Figure 2Diagram of intervention strategy. CHWs, community health workers.
Pricing scheme for voucher holders compared to standard retail prices
| Age group | Average unsubsidised price (KES*) | Study-subsidised price for voucher holders (KES*) |
|---|---|---|
| Adult dose (>15 years) | 100–120 | 40 |
| 9–15 years | 80 | 20 |
| 3–8 years | 50 | 15 |
| 1–2 years | 40 | 10 |
| <1 year | – | Not eligible |
*KES: Kenya Shilling; US$1=KES100.8 (Central Bank of Kenya, May 2016).
Figure 3Expected behaviour and test results of febrile study participants in the intervention and control arms.
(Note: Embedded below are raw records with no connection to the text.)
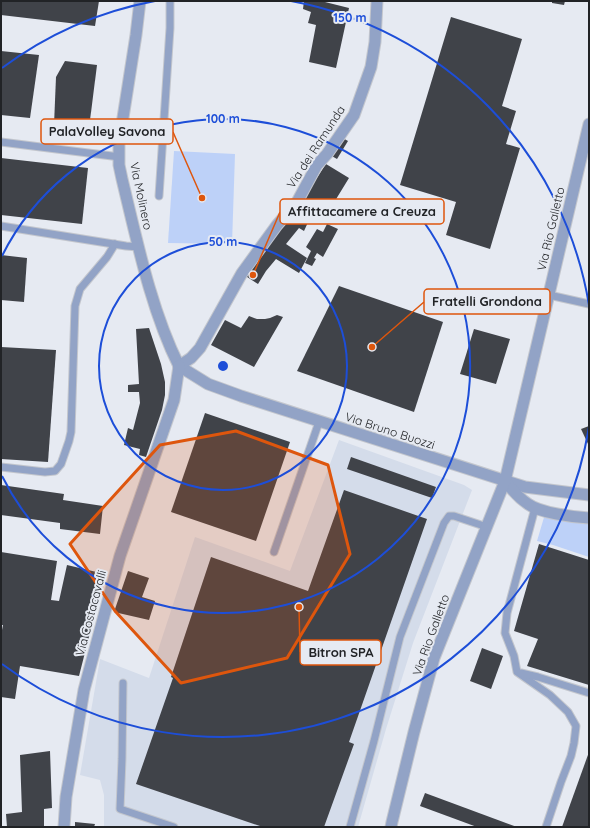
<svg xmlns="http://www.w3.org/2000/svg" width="590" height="828" font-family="Quicksand,sans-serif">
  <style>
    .built { fill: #d4dcea }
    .green { fill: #bdd1f8 }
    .building { fill: #404349 }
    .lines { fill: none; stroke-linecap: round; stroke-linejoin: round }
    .service-casing { stroke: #c3c6cd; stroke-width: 9 }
    .minor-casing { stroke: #c3c6cd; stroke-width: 13 }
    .service { stroke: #92a3c6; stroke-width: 7 }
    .minor { stroke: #92a3c6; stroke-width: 11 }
    .marked { fill: #de560d; fill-opacity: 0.2; stroke: #de560d; stroke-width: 3; stroke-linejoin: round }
    .ring { fill: none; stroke: #1d4ed8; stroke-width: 2 }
    .labels { text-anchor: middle; stroke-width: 4; stroke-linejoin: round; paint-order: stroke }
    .street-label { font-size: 12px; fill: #212326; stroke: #e6eaf2 }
    .centre { fill: #1d4ed8; stroke: #e6eaf2; stroke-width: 2 }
    .ring-label { font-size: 12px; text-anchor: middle; font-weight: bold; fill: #1d4ed8; stroke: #e6eaf2; stroke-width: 4; stroke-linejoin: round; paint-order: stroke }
    .leader { fill: none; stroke: #de560d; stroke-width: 1.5 }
    .callout-dot { fill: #de560d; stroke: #e6eaf2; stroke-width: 1.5 }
    .callout { fill: #e6eaf2; stroke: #de560d; stroke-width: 1.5 }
    .callout-label { font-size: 13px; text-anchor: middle; font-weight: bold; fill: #212326 }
  </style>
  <rect width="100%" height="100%" fill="#e6eaf2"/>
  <polygon class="built" points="339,440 464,485 472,490 413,643 386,729 358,827 104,827 104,795 100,780 80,775 100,659 149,678 195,537 290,571"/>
  <g class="green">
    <polygon points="174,151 235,154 232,244 168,243"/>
    <polygon points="545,514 589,522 589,557 553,545 537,541"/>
  </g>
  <g class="building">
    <polygon points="1,1 99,1 95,26 1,15"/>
    <polygon points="304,1 321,1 349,8 336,68 309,62 316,25 308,23 311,12 303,9"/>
    <polygon points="552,1 565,1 564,5 552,3"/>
    <polygon points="451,17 522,39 502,106 516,111 506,144 520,148 490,249 446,235 456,202 400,185"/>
    <polygon points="1,51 39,55 30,118 1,115"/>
    <polygon points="65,61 97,65 89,128 54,125 56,77"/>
    <polygon points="341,137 348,141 337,159 330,155"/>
    <polygon points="1,158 88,168 82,224 1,215"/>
    <polygon points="326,164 349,178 330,209 315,201 308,210 299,205"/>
    <polygon points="292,212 310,218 304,231 299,228 286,244 307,258 299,273 276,259 266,271 258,284 244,275"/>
    <polygon points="327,224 338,229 323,257 317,253 314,258 316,259 312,266 305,263 311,251 306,247 317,229 323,232"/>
    <polygon points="1,255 27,258 24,302 1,300"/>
    <polygon points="339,286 443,322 414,412 297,371"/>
    <polygon points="277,315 283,317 254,367 211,345 225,320 241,328 249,316 257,319 265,319 270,318"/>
    <polygon points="149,328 161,364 165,382 165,395 162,410 146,457 139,455 140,449 124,445 128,428 133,430 140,403 139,392 128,392 128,385 139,384 136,329"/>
    <polygon points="474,329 510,339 496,384 460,374"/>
    <polygon points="1,347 56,350 48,462 1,459"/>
    <polygon points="205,413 290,442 256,541 171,512"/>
    <polygon points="589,426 589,446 581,429"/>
    <polygon points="351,457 436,487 432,498 347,469"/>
    <polygon points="1,485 64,494 63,500 103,506 100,534 60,529 60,523 1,515"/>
    <polygon points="344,490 427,519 349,742 354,744 324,827 263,827 136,784 173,678 171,677 211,557 308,591"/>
    <polygon points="539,544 589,560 589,685 527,666 538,639 514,631"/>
    <polygon points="1,552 57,561 51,600 59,601 67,565 105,574 79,676 20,666 15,699 1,697 1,635 3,625 1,625"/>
    <polygon points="128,571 149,578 142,597 155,601 149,620 114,612"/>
    <polygon points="482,648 503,656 491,689 470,681"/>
    <polygon points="50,751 52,808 44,809 44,827 7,827 6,814 22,812 20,755"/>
    <polygon points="589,752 589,827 562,827"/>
    <polygon points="425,793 517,827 477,827 420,806"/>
    <polygon points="75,822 95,824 94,827 75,827"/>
  </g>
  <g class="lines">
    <g class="service-casing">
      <g id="service">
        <polyline points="1,142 120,157"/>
        <polyline points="159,196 170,28 170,1"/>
        <polyline points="1,226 126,246 139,247"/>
        <polyline points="549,295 589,304"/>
        <polyline points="1,467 45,472 55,471 61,464 69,441 71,432 75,306 80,289 107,257 115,244"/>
        <polyline points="535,508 507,613 505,633 514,656 517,672 550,695 568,712 576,726 574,743 571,756 561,782 546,827"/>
        <polyline points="274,552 319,422"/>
        <polyline points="521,673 538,677 589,693"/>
        <polyline points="123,683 122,759 120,809 174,827"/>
        <polyline points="350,827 374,741 400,637 444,523 449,516 454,516 487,527"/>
      </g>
    </g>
    <g class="minor-casing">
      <g id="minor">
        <path d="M140,1L136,35L119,143V165L122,179C137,241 151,310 179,366"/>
        <polyline points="179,366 208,384 241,396 525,487 589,495"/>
        <polyline points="179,366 191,358 200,348 242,273 277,225 297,202 317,165 327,154 354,115 371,67 375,42 377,1"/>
        <path d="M506,482C512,490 519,498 528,504C540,513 573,517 589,518"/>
        <polyline points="64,827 66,797 84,690 120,556 174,400 179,366"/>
        <polyline points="391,827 392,822 414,732 434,658 505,481 589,124"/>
      </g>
    </g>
    <use href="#service" class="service"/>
    <use href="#minor" class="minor"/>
  </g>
  <path class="marked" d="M236,431L328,465L350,554L287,658L181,683L115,611L70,544L160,445Z"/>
  <g class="ring">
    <circle cx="223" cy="366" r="124"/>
    <path d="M2 256A247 247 0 1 1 2 476"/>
    <path d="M589 427A371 371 0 0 1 2 664M2 68A371 371 0 0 1 155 1M291 1A371 371 0 0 1 589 305"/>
  </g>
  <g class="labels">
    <g class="street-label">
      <text transform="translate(316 147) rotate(-57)" y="4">Via dei Ramunda</text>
      <text transform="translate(141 196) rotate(78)" y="4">Via Molinero</text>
      <text transform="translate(551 229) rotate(-77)" y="4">Via Rio Galletto</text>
      <text transform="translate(390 431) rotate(18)" y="4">Via Bruno Buozzi</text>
      <text transform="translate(91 613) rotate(-75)" y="4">Via Costacavalli</text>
      <text transform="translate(431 635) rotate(-70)" y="4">Via Rio Galletto</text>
    </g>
  </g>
  <circle cx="223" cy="366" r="6" class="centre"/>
  <g class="ring-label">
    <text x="350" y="22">150 m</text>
    <text x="223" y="123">100 m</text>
    <text x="223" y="246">50 m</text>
  </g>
  <path class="leader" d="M202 198L173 132M253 275L280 212M372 347L424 302M299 607L300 652"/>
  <g class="callout-dot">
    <circle cx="202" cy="198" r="4"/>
    <circle cx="253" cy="275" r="4"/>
    <circle cx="372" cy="347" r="4"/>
    <circle cx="299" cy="607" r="4"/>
  </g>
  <g class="callout">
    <rect x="41" y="119" width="132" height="25" rx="4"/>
    <rect x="280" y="199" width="164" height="25" rx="4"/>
    <rect x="424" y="289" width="126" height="25" rx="4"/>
    <rect x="300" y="640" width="81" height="25" rx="4"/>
  </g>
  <g class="callout-label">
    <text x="107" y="136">PalaVolley Savona</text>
    <text x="362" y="216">Affittacamere a Creuza</text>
    <text x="487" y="306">Fratelli Grondona</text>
    <text x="341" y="657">Bitron SPA</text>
  </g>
  <rect width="590" height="828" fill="none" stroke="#212326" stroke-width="4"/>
</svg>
ACT, artemisinin combination therapy.
Summary of assumed intervention effects, clustering and power for primary and secondary outcomes
| Outcome | Intervention vs Control | CV* | ICC* | Assumed n per cluster† | Power‡ |
|---|---|---|---|---|---|
| Primary | |||||
| Proportion of fevers with test§ | 70% vs 31% | 0.40 | 0.073 | 40 | 98% |
| Secondary | |||||
| Proportion of ACT taken by those who test positive§ | 72.5% vs 36.5% | 0.17** | 0.017** | 10 | >99% |
| Proportion of ACT taken by those with no test§ | 16.9% vs 56.6% | 0.22 | 0.064 | 10 | >99% |
| Proportion who take ACT after a positive test§ | 90% vs 70% | 0.04** | 0.003** | 5 | NA†† |
| Proportion who take ACT after a negative test§ | 10% vs 10% | 0.25 | 0.007 | 7 | NA†† |
Values in each arm are calculated using the assumed probabilities from pilot data (shown on the branches of figure 3) where 37.4% of intervention and 25.6% of control arm participants are estimated to take ACTs.
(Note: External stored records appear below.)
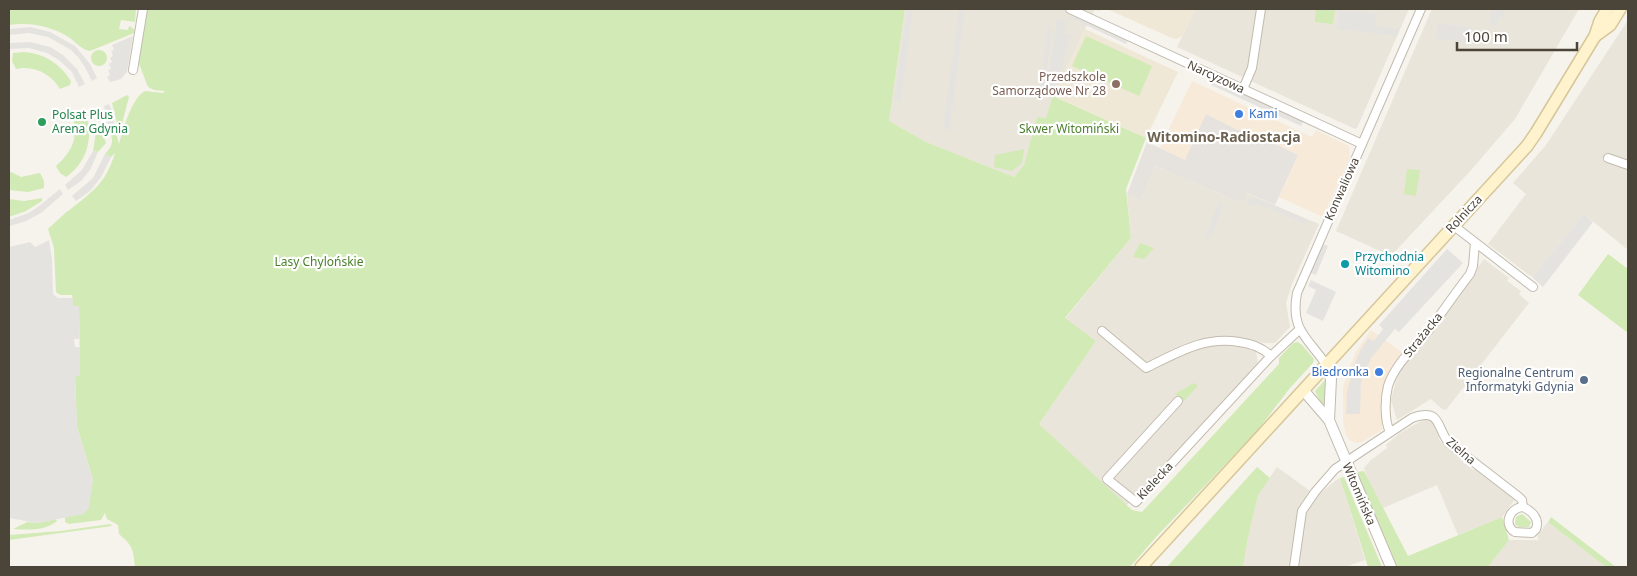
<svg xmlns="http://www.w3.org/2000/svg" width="1637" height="576" viewBox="0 0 1637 576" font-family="'Noto Sans',sans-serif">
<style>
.residential{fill:#eae5da}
.commercial{fill:#f7ead8}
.industrial{fill:#e6e2dd}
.education{fill:#efe8d6}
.green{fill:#d2eab5}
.parking{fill:#e5e3e0}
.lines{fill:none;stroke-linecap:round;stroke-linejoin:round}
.minor-casing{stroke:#c2bbae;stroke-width:10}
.tertiary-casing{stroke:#c2bbae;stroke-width:12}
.secondary-casing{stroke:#d6c79b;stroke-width:14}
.minor{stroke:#fff;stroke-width:8}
.tertiary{stroke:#fff;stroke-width:10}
.secondary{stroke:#fff3cd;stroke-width:11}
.education-dot{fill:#8d6e63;stroke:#fff;stroke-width:2}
.shop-dot{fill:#3f7fe0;stroke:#fff;stroke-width:2}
.leisure-dot{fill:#2e9e5b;stroke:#fff;stroke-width:2}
.culture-dot{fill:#0f9aa8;stroke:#fff;stroke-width:2}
.service-dot{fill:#5c6f8a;stroke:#fff;stroke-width:2}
.labels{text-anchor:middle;stroke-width:4.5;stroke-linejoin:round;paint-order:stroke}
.education-label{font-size:12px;fill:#785e54;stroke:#fff;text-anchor:end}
.street-label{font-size:12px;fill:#4b4439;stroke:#fff}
.shop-label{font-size:12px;fill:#366cbe;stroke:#fff;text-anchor:start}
.leisure-label{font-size:12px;fill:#27864d;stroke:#fff;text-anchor:start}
.park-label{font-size:12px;fill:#4a7f2a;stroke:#fff}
.culture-label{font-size:12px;fill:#0d838f;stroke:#fff;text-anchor:start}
.service-label{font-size:12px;fill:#4e5e75;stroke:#fff;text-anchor:end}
.neighbourhood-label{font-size:14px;font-weight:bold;fill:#6e6250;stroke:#fff}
</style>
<rect width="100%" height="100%" fill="#f6f3ec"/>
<!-- residential -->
<g class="residential">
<polygon points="905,9 1101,9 1100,11 1095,9 1085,29 1054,96 1046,118 1038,117 1036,120 1024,165 1014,177 926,142 889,121"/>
<polygon points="1195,9 1409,9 1357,128 1355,129 1177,47"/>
<polygon points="1432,9 1579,9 1515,119 1472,169 1391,256 1336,231"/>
<polygon points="1628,20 1628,250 1584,214 1532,277 1488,244 1526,194 1513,183 1546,145"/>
<polygon points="1155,166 1242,203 1246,193 1319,224 1292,284 1286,303 1290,327 1275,343 1264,343 1242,337 1240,347 1256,351 1258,363 1126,506 1039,424 1096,341 1065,319 1131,238 1127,194 1141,200"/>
<polygon points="1484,259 1509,278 1507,281 1521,291 1519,294 1529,303 1446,410 1442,409 1431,399 1397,420 1391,400 1395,384 1400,371"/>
<polygon points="1425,419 1433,422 1437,429 1440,441 1462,459 1464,464 1466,464 1473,470 1477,468 1516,498 1502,517 1458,535 1437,485 1383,508 1368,479 1364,468 1371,460 1387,448 1386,445 1400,433"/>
<polygon points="1277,467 1310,491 1321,493 1336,480 1340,478 1365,560 1345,567 1243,567 1248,538 1258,495"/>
<polygon points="1548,522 1606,567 1488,567 1509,540 1539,540 1537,535"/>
</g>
<!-- commercial -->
<g class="commercial">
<polygon points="1192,81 1312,137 1316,130 1349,146 1350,157 1323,217 1279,197 1298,155 1246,130 1238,130 1206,114 1185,160 1160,148"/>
<polygon points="1371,330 1403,353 1391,368 1386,383 1382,430 1360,443 1353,442 1349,439 1346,435 1343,421 1343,387 1355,353"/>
</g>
<!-- industrial -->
<polygon class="industrial" points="1206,114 1238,130 1246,130 1298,155 1275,205 1247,193 1242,203 1155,166 1141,200 1127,194 1147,142 1185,160"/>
<!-- education -->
<g class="education">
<polygon points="1107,9 1195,9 1182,36 1177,39 1174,39"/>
<polygon points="1085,29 1178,72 1146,138 1054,96"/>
</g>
<!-- green -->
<g class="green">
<path d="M9,9L126,10L136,9L135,22L121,20L119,29L128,30L129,26L134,29V33L90,51C82,50 77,43 70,38C52,26 30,22 9,25Z"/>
<path d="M147,9H905L889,121L926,142L1014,177L1024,165L1036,120L1038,117L1046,118L1053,96L1146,138L1126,189L1131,238L1065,318L1096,341L1039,424L1132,510L1142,512L1279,364V358L1293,343L1298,342L1302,345L1314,359L1313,363L1290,388L1257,431L1157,536L1130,567H135C133,549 133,546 119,534L118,525L107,519L105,513L101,520L69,524L65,522V518L93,480L77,427L75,376L80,375L79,306H73L72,295H60L56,292L54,248L48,229C56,222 63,214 72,208C95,190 106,182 115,153L111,157L105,154C112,147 114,141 110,132L115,129L119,144C123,130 132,97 145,91L163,93L165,91L154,90L148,87L138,61Z"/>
<polygon points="1316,9 1335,9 1333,24 1315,22"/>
<polygon points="1086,36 1152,66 1139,96 1072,66"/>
<circle cx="99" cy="58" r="8"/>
<path d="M24,52C46,54 60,64 71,81L70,85L60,89C51,74 34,65 16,69L12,61L13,53Z"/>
<polygon points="127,95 129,97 120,131 118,128 112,103"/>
<path d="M81,114L84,120L88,121C92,143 85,164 66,177L60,173L56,166C71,153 79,138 73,118Z"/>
<polygon points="102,131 106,143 98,152 93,151 96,132"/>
<polygon points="1024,149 1022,163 1012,171 994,167 995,155"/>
<polygon points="1407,169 1420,170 1416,196 1404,194"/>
<polygon points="9,171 21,177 40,173 44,181 44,188 28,192 9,190"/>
<polygon points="42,198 42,201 26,211 9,217 9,199 24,201"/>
<polygon points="1140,243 1154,248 1144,259 1133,257"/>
<polygon points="1608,254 1628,269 1628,333 1578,295"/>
<polygon points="1325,380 1326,380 1327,406 1323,408 1315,391"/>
<polygon points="1194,383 1198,386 1183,402 1175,394"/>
<polygon points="1257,467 1270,478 1258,495 1248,538 1243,567 1167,567"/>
<polygon points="1364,471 1408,556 1502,517 1509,540 1488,567 1396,567 1356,472"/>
<polygon points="1344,477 1382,567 1368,567 1340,478"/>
<polygon points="1522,514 1531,522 1529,527 1519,527 1515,524 1516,517"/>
<polygon points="1551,517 1616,567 1606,567 1548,522"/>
<path d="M56,519L57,521C46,531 27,530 13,529L27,522L37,523Z"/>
<polygon points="110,524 112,526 9,540 9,535 61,531"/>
</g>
<!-- parking -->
<g class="parking">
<polygon points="907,9 913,9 901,102 894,100"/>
<polygon points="959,9 965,9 950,130 943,129"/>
<polygon points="1491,9 1505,9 1504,18 1499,18 1497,26 1489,25"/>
<polygon points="1339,10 1377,14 1376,26 1399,29 1397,36 1337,29"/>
<polygon points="1074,12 1129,38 1126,44 1071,18"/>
<polygon points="1057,18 1066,21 1064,33 1071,36 1052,96 1046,94"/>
<polygon points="1438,23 1472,28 1470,42 1436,39"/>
<polygon points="1048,26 1052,27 1044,92 1040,89"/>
<polygon points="30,27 50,32 75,46 90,64 97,78 92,81 85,67 78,57 71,50 57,42 48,37 29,33 9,35 9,29"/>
<polygon points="133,36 127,72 121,79 110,82 107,77 110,75 108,70 111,69 109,64 112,62 110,58 113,56 111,51 114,50 112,45"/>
<polygon points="30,42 50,47 63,55 77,69 85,84 79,87 72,72 59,60 47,53 29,48 9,49 9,43"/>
<polygon points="1213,79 1303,121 1301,126 1211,85"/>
<polygon points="109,104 113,113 115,129 110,132 104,106"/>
<polygon points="93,151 98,152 90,170 81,181 68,190 65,185 82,170"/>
<polygon points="105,154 111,157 101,177 90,191 76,201 72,196 93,178"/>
<polygon points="60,189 63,194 41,213 24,222 9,226 9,220 29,213 38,207"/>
<polygon points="1256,198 1308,220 1306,224 1257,204 1248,206 1248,199"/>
<polygon points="1219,202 1224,204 1210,239 1205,237"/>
<polygon points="1584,214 1593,222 1543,287 1532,277"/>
<polygon points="49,240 52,259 53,294 58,298 73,298 73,306 79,306 79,339 74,339 75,347 80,347 80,375 75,376 77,427 93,480 89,508 84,514 37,523 9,518 9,247 30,242 35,247"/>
<polygon points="1323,244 1328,246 1316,275 1310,273"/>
<polygon points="1447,249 1463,263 1399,332 1395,329 1371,358 1361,382 1360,414 1346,414 1347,392 1353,367 1360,351 1368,338 1374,341 1383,329 1379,325"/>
<polygon points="1311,280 1336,292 1323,321 1306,313 1316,290 1308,286"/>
</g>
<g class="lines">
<!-- minor casing -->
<g class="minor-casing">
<g id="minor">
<polyline points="1070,9 1362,144"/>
<polyline points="133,70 143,9"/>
<polyline points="1243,89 1252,68 1261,9"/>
<polyline points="1608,158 1628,165"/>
<polyline points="1454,226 1533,287"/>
<path d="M1102,331L1146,368C1177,353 1204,336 1239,342C1252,344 1261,347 1271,356"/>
<path d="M1327,366C1308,337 1290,331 1297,293L1421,9"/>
<polyline points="1178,401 1107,479 1136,502 1271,356 1299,330"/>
<path d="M1390,432C1384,420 1385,398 1388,386C1395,364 1415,347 1429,330C1443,311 1456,292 1470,274L1473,266L1475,243"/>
<path d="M1523,507C1532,511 1540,519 1536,529L1532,533L1515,532C1503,525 1509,508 1523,507Z"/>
<path d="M1294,567L1302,511L1315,492L1335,469L1412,418C1442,407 1436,428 1449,443L1519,497L1522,500L1523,507"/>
</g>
</g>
<!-- tertiary casing -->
<g class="tertiary-casing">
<g id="tertiary">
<polyline points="1327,366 1331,379 1329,420"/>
<polyline points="1304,391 1329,420 1391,567"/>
</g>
</g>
<!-- secondary casing -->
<g class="secondary-casing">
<g id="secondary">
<polyline points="1595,36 1610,25 1620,9"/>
<polyline points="1141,567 1527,146 1536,133 1595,36 1600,21 1607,9"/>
</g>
</g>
<!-- minor -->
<use href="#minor" class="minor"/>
<!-- tertiary -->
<use href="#tertiary" class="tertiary"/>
<!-- secondary -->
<use href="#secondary" class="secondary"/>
</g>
<!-- markers -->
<circle class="education-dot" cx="1116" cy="84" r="5"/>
<g class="shop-dot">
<circle cx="1239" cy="114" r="5"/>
<circle cx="1379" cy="372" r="5"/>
</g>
<circle class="leisure-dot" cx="42" cy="122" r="5"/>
<circle class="culture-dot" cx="1345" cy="264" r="5"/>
<circle class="service-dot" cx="1584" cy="380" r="5"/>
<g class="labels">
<!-- education labels -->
<g class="education-label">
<text x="1106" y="81">Przedszkole<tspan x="1106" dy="14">Samorządowe Nr 28</tspan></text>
</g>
<!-- street labels -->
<g class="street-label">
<text transform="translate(1216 77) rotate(25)" y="4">Narcyzowa</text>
<text transform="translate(1342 189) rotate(-66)" y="4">Konwaliowa</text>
<text transform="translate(1464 214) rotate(-47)" y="4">Rolnicza</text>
<text transform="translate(1423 335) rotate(-51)" y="4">Strażacka</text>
<text transform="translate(1461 451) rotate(41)" y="4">Zielna</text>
<text transform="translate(1155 481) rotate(-47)" y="4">Kielecka</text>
<text transform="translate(1359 494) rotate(67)" y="4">Witomińska</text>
</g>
<!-- shop labels -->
<g class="shop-label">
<text x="1249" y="118">Kami</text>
<text x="1369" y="376" text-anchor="end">Biedronka</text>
</g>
<!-- leisure labels -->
<g class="leisure-label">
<text x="52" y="119">Polsat Plus<tspan x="52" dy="14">Arena Gdynia</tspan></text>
</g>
<!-- park labels -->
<g class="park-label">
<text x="1069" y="133">Skwer Witomiński</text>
<text x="319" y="266">Lasy Chylońskie</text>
</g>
<!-- culture labels -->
<g class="culture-label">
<text x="1355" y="261">Przychodnia<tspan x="1355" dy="14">Witomino</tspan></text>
</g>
<!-- service labels -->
<g class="service-label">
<text x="1574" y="377">Regionalne Centrum<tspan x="1574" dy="14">Informatyki Gdynia</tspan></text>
</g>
<!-- neighbourhood labels -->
<g class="neighbourhood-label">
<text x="1224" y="142">Witomino-Radiostacja</text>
</g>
</g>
<!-- border -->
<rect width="1637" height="576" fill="none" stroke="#4b4439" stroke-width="20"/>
<!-- scale -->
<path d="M1457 42v8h120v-8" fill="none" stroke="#4b4439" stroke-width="2.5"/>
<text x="1464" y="42" font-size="15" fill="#4b4439" stroke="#ffffff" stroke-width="4" paint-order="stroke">100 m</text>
</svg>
*Clustering estimated using methods suggested by Hayes and Moulton (2009).23 Details for CV presented in the text with ICC estimated using ICC=CV2×π/(1-π), where π is the assumed control-arm proportion for the outcome.
†Set at the minimum of n per intervention arm cluster and n per control arm cluster, derived using assumed probabilities in figure 3 and based on 40 fevers per cluster.
‡Power at each of 3 follow-up time points for a cluster-randomised trial of 16 control CUs vs 16 intervention CUs at an overall 5% type-1 error rate for each outcome with Bonferroni correction for 3 time points.
§Assumptions based on pilot data as listed on the branches of figure 3.
**Values differ from the IRB protocol because a plausible range of values for the control arm used updated pilot data.
††Not applicable (NA) since assumed to be equal in both arms.
ACT, artemisinin combination therapy; CU, community units; CV, coefficient of variation; ICC, intraclass correlation coefficient; IRB, Institutional Review Board.